Panas yang dipindahkan secara konduksi dipengaruhi oleh zat perantaranya. Ada zat yang bersifat konduktor (mudah menghantarkan panas) yaitu besi, aluminium dan baja. Ada pula zat yang bersifat isolator (sukar menghantarkan panas) yaitu kayu, karet, dan kain (Irene & Khristiyono, 2016:

84).

b) Perpindahan Panas secara Konveksi

Perpindahan panas secara konveksi adalah perpindahan panas melalui suatu zat perantara, sedangkan bagian-bagian zat itu ikut berpindah tempat.

(Hermana & Sulistyowati, 2009: 104). Konveksi dibedakan menjadi dua yaitu

konveksi alamiah dan konveksi paksa. Konveksi alamiah adalah konveksi yang terjadi pada zat cair dan gas yang disebabkan oleh terjadinya perubahan massa jenis zat cair dan gas akibat adanya perubahan tekanan udara, sedangkan konveksi paksa adalah aliran udara atau zat cair yang dipaksa mengalir dengan menggunakan alat. Contoh konveksi alami yaitu terjadinya angin darat dan angin laut, sedangkan contoh konveksi paksa yaitu merebus air dan memompa balon.

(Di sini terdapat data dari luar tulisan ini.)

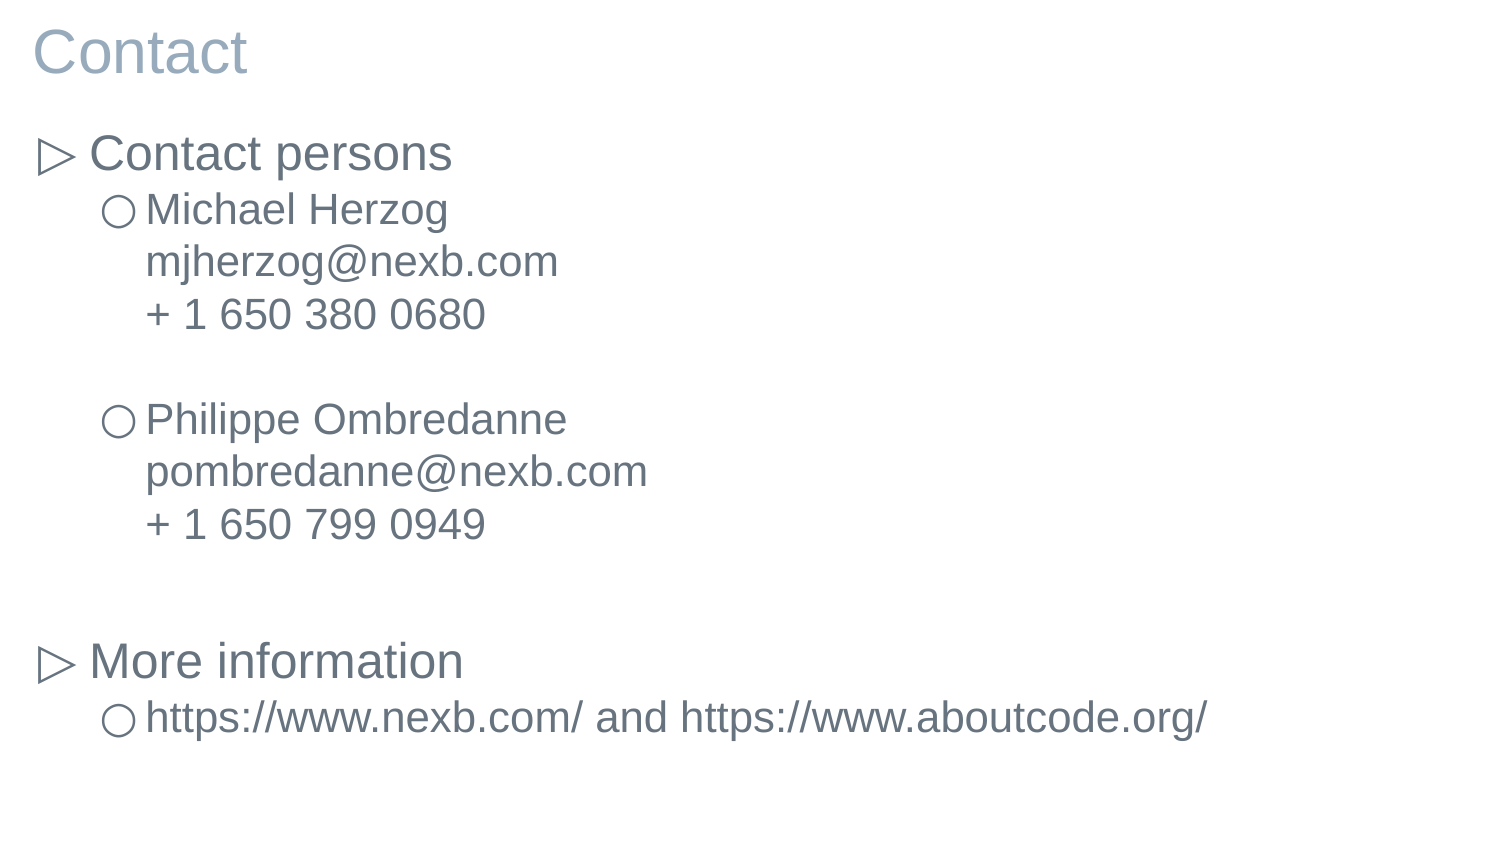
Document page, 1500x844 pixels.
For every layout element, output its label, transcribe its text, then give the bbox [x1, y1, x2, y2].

title Contact [21, 15, 1354, 98]
list Contact persons Michael Herzog mjherzog@nexb.com + 1 650 380 0680 Philippe Ombredanne pombredanne@nexb.com + 1 650 799 0949 More information https://www.nexb.com/ and https://www.aboutcode.org/ [21, 109, 1480, 796]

c) Perpindahan Panas secara Radiasi

Perpindahan panas secara radiasi adalah perpindahan panas yang tidak memerlukan zat perantara. Perpindahan panas secara radiasi biasanya terjadi pada pancaran cahaya yaitu cahaya matahari yang masuk hingga bumi menyebabkan panas di bumi. Perpindahan panas secara radiasi tidak hanya berasal dari matahari saja, tetapi juga sumber panas lainnya. Panas dipancarkan oleh sumber yang mengeluarkan panas tergantung suhu benda dan sifat permukaan benda penerima panas. Pancaran panas yang mengenai suatu benda atau permukaan bumi akan dipantulkan, diterima, atau diserap. Contoh nyata dalam kehidupan sehari-hari yaitu menjemur pakaian basah di bawah terik matahari dan menetaskan telur unggas menggunakan lampu.